Notre histoire

Mars 2018, après avoir coordonné 6 sessions du GdP-Lab du MOOC de Gestion de Projet de l’Ecole Centrale d’ingénieurs de Lille , Virginie GUIGNARD LEGROS fondatrice de The COCÖÖÖN Matrix consortium et son équipe de 25 personne ont d’abord créé un incubateur en ligne pour leurs alumni, puis une association COCÖÖÖN organizations pour aider les innovateurs.

Juillet 2018, Madame GUIGNARD LEGROS, dans le cadre d’un concours Xprize, a conçu un programme appelé REED pour aider les communautés des fermiers les plus pauvres de la planète à sortir de leur extrême pauvreté.
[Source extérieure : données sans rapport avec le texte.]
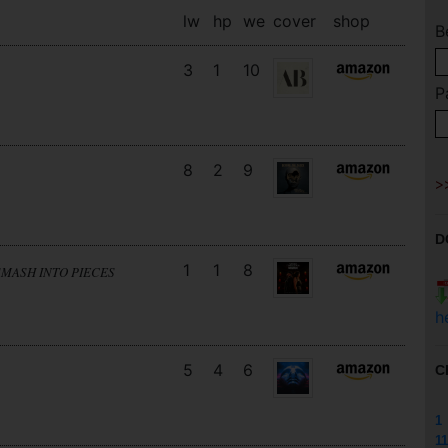
lw
hp
we
cover
shop
B
3
1
10
P
8
2
9
D
1
1
8
SMASH INTO PIECES
h
5
4
6
C
1
11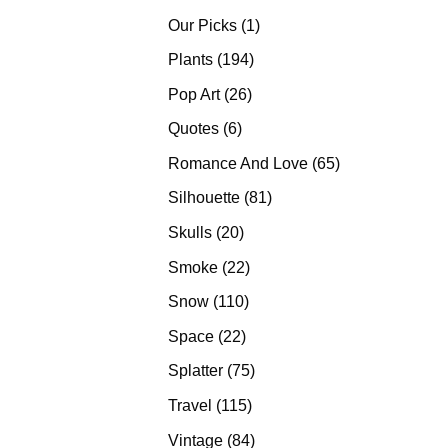
products
1
Our Picks
1
product
194
Plants
194
products
26
Pop Art
26
products
6
Quotes
6
products
65
Romance And Love
65
products
81
Silhouette
81
products
20
Skulls
20
products
22
Smoke
22
products
110
Snow
110
products
22
Space
22
products
75
Splatter
75
products
115
Travel
115
products
84
Vintage
84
Décembre 2018, 2 associations la CJPVGCI et le NIDE regroupant des populations de victimes de guerre de la Ville de Daloa et dans les cinq régions que sont le Haut Sassandra, les départements de Daloa, Issia, Vavoua et Zoukougbeu , en Côte d’Ivoire, ont signé un contrat avec COCÖÖÖN organizations faire de la recherche et du dispatch éthique de fonds. De janvier à mars 2019, un programme autour de la résilience commence à se structurer par The COCÖÖÖN Matrix consortium pour cette communauté de 47 000 personnes.
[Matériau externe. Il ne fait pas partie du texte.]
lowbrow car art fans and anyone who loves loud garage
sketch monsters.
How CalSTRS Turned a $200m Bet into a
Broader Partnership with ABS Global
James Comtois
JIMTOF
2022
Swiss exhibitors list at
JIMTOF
Mars 2019, un événement est organisé par ces deux même associations dans la Ville de Daloa, 3ème ville de Côte d’Ivoire en présence de 2000 personnes, des représentants ministériels, les représentants de toutes les religions et communautés traditionnelles de Côte d’Ivoire. Ce fut la première fois depuis près de 50 ans qu’une assemblée regroupait toutes ces communautés sous un même toit. Tous ont signé la création du premier centre de résilience en Afrique dédié à la paix : “un coeur pour tous”.

Décembre 2020, L’organisation change de nom et unifie ses BRANDS sous le nom de : REGENERATION MATRIX. Ceci afin de bien se séparer des velléités d’anciens groupes séparatistes sans éthique de l’organisation mère et surtout afin de préparer le nouveau départ vers la professionnalisations des structures qui avaient été strictement bénévoles jusqu’à fin 2020.

Depuis, REGENERATION MATRIX group est un consortium qui essaime à travers l’Afrique , l’Inde et l’Occident. Ce sont toujours des ONG en place qui demandent à pouvoir bénéficier de ses programmes ou qui ont un problème qu’ils n’arrivent pas à résoudre et donc demandent notre expertise.